There is a plethora of academic research (how’s that for irony?) showing that subsidies for higher education lead to higher tuition costs. That isn’t really a very controversial conclusion for most economists. The problem is that expanding the supply of higher education is a difficult, expensive and lengthy process. If you just try to force more people through a system that is already overburdened you get a lower quality product at a higher price. And that doesn’t help anyone particularly the students who end up paying too much for their education and are deep in debt when they finish.
There are no simple answers as to how the supply of higher education can be expanded quickly. Technology is part of the answer - there are surely many ways to improve the productivity of our colleges. How do we get universities to expand capacity or increase productivity and not just use the increased Pell grants as an excuse to raise tuition? That’s a question we ought to answer before we just allow universities to capture the increased Pell grants with tuition hikes.
Some references:
- Making College More Expensive
- College Costs Keep Rising
- Lumina Foundation
- Student Lending and College Affordability - Alternative Approaches
- This isn’t a new problem; here’s an article from 1988
Click here if you’d like to receive our free weekly e-newsletter. Here’s this week’s edition: Why do we keep doing things that don’t work?
- March 22nd




[...] original here: What do Student Loans Have to Do With Healthcare Reform … By admin | category: direct, student direct | tags: anthony-kang, bill-rewrites, child, [...]
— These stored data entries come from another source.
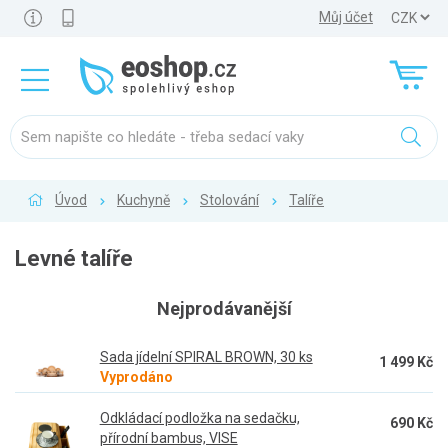
Můj účet
Úvod
Kuchyně
Stolování
Talíře
Levné talíře
Nejprodávanější
Sada jídelní SPIRAL BROWN, 30 ks
1 499 Kč
Vyprodáno
Odkládací podložka na sedačku,
690 Kč
přírodní bambus, VISE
Our major issue in this country is our two political parties. Our forefathers knew that a two party system would be our downfall and took steps to try to stop this type of politics, and thus anyone who seriously thinks that politics isn’t corrupt or slaves to Corporate America hasn’t not been paying attention. George Jr. will go down in History as one of the worst administrations in history and I could go on for hours showing why, but my point is that the Obama administration has offered nothing different (besides health reform, granted) and has in fact continued nearly every single Bush program. Obama has almost the same political donors and thus has the same pressures as Bush did. Health reform will turn out to be the most expensive and destructive waste of tax payer money ever. I just wish I could offer a better alternative for other frustrated people, but I can’t and those that think that the tea partiers are the future, remember that Sarah Palin is an important figure to them.
What I still have not understand about the President’s plan is this section about pre-existing conditions… Is there any language in this reform about wether or not there is a limitation on what insurance companies can demand if you have a pre-existing illness?